Menurut Benny, pihaknya telah beberapa kali berusaha menghubungi RS guna meminta pertanggungjawaban atas kesepakatan yang sebelumnya telah dibuat. Namun, hingga laporan resmi diajukan ke Paminal, komunikasi dengan terlapor disebut terputus lantaran nomor telepon yang bersangkutan sudah tidak lagi aktif.
“Saya melaporkan oknum tersebut karena handphone-nya sudah tidak aktif, dan dia sudah ingkar dari perjanjian yang dia buat sendiri. Selama ini yang saya terima hanya janji-janji, tetapi tidak pernah ada realisasi,” ujar Benny.

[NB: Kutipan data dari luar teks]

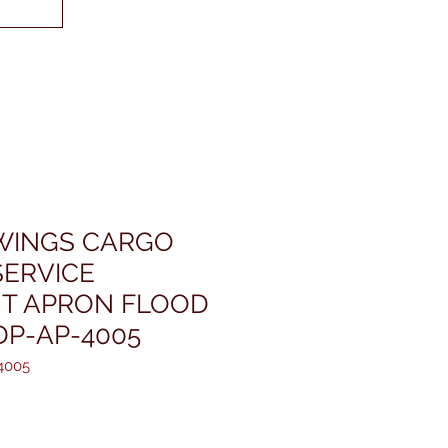
WINGS CARGO
ERVICE
T APRON FLOOD
DP-AP-4005
4005
ris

Ia berharap laporan yang telah disampaikan kepada Paminal Polresta Sumenep dapat diproses secara profesional, objektif, transparan, dan sesuai dengan ketentuan hukum maupun kode etik profesi kepolisian. Menurutnya, apabila hasil pemeriksaan membuktikan adanya pelanggaran, maka setiap anggota Polri harus diproses sesuai aturan tanpa pandang bulu demi menjaga integritas institusi dan kepercayaan publik.
Di sisi lain, Polresta Sumenep memastikan telah menerima laporan tersebut. Melalui Kasi Humas, pihak kepolisian menyampaikan bahwa laporan terhadap RS saat ini sedang ditangani oleh Paminal Polresta Sumenep untuk dilakukan penyelidikan lebih lanjut sesuai mekanisme yang berlaku.
Proses pemeriksaan internal tersebut dilakukan untuk mengumpulkan keterangan serta menelaah seluruh informasi yang berkaitan dengan laporan yang diajukan. Hasil penyelidikan nantinya akan menjadi dasar dalam menentukan ada atau tidaknya dugaan pelanggaran yang dilakukan oleh terlapor.
Sementara itu, media ini masih berupaya menghubungi RS guna memperoleh konfirmasi dan klarifikasi atas dugaan yang dialamatkan kepadanya. Hak jawab tetap diberikan sebagai bentuk penerapan asas keberimbangan dalam pemberitaan sebagaimana diatur dalam Undang-Undang Nomor 40 Tahun 1999 tentang Pers.
Hingga berita ini diterbitkan, proses penanganan laporan masih berlangsung di Paminal Polresta Sumenep. Belum ada keputusan maupun kesimpulan resmi terkait ada atau tidaknya pelanggaran pidana ataupun pelanggaran kode etik yang diduga dilakukan oleh oknum anggota kepolisian berinisial RS tersebut. Dengan demikian, seluruh dugaan yang disampaikan dalam laporan masih menunggu hasil penyelidikan dan pemeriksaan resmi dari pihak berwenang.